My son recently came home from a play date at a friend's house with an animal carrier of some sorts in
tow. It was a small carrier and upon further review it housed a little lizard. Yes, his friend had given him a lizard in a plastic carrier container to take home as a "pet."
While part of me immediately wanted to grab the container and rush it back outside to free the captured lizard, I didn't. I thought it would make for a good learning experience. The thing is, I wanted my son to want to free the lizard, not feel that he was forced to do so. Forcing him to free the lizard wouldn't teach him nearly as much as raising his awareness about keeping the creature captive and teaching him to have compassion for it. Teaching him to have compassion would go much further in the long run. Besides, just rushing it outside to free it wouldn't be showing my son much compassion, considering he was clearly excited about this new "pet" that he had.
So I took to sounding concerned about the lizard in how it would get enough food, oxygen, sunlight, etc. inside that carrier. How would it survive? How would he feed it? Would he be comfortable feeding it live crickets? Would it be fair to keep it from being out in nature, or possibly being in contact with other lizards throughout its life? I didn't pepper him with those questions, of course, because I wanted to give him things to really think about.
Over the course of the next couple of hours the lizard sat in that plastic container (which had holes and was made to house critters so I knew it would be okay for a while), as he mulled over every question I asked him about. Never once did I say he had to get rid of it. I was hoping it wouldn't come to that, and luckily it didn't. After a couple of hours went by we were reading together on the couch when he looked up and me and softly said "Let's go release the lizard, mom."
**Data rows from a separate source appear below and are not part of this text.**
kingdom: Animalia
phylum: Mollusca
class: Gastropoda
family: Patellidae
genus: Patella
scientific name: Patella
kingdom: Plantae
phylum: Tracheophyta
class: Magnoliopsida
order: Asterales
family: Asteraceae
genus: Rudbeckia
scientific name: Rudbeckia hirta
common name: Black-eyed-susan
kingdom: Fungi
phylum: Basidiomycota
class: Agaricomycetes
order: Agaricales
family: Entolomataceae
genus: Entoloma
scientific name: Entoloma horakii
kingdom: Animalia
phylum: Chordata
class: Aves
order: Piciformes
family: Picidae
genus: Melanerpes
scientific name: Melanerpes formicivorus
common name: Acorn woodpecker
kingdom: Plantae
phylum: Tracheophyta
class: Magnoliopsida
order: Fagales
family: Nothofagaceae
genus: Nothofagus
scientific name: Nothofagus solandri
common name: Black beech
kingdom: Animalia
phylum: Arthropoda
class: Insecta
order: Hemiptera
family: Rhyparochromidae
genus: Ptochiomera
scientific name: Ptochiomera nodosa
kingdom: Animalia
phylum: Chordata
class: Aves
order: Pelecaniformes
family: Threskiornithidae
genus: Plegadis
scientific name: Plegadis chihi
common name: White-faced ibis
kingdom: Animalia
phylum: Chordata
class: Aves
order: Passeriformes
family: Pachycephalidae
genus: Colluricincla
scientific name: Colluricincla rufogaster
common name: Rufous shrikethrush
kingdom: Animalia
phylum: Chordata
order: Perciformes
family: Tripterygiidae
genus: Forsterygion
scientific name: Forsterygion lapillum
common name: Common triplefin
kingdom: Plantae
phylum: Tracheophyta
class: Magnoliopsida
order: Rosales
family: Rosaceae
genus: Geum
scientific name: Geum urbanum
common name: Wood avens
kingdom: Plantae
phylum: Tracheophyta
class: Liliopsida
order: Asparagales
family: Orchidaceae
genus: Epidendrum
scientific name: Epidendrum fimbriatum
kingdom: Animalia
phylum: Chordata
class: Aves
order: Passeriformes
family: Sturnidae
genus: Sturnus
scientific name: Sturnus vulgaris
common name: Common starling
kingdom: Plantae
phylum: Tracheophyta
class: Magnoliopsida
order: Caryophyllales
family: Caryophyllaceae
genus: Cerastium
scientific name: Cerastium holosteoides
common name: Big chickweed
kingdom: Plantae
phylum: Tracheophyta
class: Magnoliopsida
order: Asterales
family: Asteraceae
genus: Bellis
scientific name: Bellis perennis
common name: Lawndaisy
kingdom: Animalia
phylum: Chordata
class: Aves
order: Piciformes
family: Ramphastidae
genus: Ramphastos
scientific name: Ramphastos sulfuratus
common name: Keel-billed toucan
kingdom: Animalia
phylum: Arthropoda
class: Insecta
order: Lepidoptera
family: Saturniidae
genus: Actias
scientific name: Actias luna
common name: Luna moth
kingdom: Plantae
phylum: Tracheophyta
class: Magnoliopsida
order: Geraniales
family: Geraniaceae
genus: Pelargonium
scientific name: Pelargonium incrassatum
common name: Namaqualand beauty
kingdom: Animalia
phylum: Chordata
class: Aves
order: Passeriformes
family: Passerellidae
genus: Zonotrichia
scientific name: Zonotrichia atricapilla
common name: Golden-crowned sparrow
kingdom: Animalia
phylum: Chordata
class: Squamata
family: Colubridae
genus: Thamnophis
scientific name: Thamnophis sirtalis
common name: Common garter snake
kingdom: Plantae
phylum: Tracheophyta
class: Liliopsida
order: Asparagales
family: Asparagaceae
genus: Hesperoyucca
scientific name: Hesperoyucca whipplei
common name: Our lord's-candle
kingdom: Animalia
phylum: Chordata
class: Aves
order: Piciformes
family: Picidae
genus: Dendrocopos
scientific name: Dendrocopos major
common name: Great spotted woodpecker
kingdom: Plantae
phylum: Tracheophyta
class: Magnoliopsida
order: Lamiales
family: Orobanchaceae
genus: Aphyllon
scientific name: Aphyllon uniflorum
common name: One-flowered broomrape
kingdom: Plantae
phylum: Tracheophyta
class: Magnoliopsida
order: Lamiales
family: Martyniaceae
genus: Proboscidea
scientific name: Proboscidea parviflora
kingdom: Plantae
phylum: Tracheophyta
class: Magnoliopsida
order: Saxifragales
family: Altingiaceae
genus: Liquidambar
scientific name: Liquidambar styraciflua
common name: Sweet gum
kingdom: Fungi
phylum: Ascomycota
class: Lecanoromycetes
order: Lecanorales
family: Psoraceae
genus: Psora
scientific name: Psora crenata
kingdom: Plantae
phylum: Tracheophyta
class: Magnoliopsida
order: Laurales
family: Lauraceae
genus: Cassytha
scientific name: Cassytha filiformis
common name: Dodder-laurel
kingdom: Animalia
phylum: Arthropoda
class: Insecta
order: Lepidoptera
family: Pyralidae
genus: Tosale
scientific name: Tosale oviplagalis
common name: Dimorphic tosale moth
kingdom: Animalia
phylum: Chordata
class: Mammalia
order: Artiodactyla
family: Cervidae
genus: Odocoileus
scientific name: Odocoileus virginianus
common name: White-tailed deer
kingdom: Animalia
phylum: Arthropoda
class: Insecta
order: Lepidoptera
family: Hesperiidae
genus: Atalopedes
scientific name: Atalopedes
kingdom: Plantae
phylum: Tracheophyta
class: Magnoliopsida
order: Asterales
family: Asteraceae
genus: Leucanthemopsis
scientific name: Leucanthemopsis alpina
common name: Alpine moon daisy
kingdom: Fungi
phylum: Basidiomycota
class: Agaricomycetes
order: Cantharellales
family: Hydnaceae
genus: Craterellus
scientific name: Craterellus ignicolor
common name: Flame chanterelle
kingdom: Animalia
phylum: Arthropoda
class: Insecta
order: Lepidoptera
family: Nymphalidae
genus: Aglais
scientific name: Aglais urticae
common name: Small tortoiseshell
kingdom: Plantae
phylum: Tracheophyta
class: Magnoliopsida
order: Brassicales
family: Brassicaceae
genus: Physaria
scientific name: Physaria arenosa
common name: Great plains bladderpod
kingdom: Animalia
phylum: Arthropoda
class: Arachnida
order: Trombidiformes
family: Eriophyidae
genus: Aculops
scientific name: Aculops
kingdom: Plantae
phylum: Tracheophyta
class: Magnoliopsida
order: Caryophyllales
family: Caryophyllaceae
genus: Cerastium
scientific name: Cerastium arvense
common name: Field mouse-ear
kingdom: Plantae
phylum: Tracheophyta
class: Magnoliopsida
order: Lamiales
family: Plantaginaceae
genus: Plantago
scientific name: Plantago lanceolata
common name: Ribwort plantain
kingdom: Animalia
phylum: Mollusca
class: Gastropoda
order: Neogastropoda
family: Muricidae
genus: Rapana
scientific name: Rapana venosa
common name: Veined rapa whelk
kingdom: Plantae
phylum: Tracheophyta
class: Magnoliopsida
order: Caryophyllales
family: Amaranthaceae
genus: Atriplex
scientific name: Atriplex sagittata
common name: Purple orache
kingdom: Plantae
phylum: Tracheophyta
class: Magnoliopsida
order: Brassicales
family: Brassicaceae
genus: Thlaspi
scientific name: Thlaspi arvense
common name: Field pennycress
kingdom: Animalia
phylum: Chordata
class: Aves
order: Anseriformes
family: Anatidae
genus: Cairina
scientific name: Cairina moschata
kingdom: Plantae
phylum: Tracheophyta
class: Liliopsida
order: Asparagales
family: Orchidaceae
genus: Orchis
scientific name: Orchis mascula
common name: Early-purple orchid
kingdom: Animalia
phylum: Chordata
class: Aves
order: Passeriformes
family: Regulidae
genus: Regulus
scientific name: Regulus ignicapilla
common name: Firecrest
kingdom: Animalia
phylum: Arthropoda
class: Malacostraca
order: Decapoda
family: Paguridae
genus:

He was ready. It took a couple of hours, but he got it. He didn't want the lizard to live its life in a plastic container, rather than out in nature, where it would be free. With a smile on his face, he released the lizard outside all on his own. I was proud of him and I know that he learned a lesson that day, one of compassion and respect for other living creatures. One that will hopefully stick with him for a lifetime!
By the way... if he hadn't had a change of heart by bed time, I was planning in my mind that the lizard was going to somehow "escape" during the night. :)
But I'm glad it turned out the way it did... lesson in compassion learned!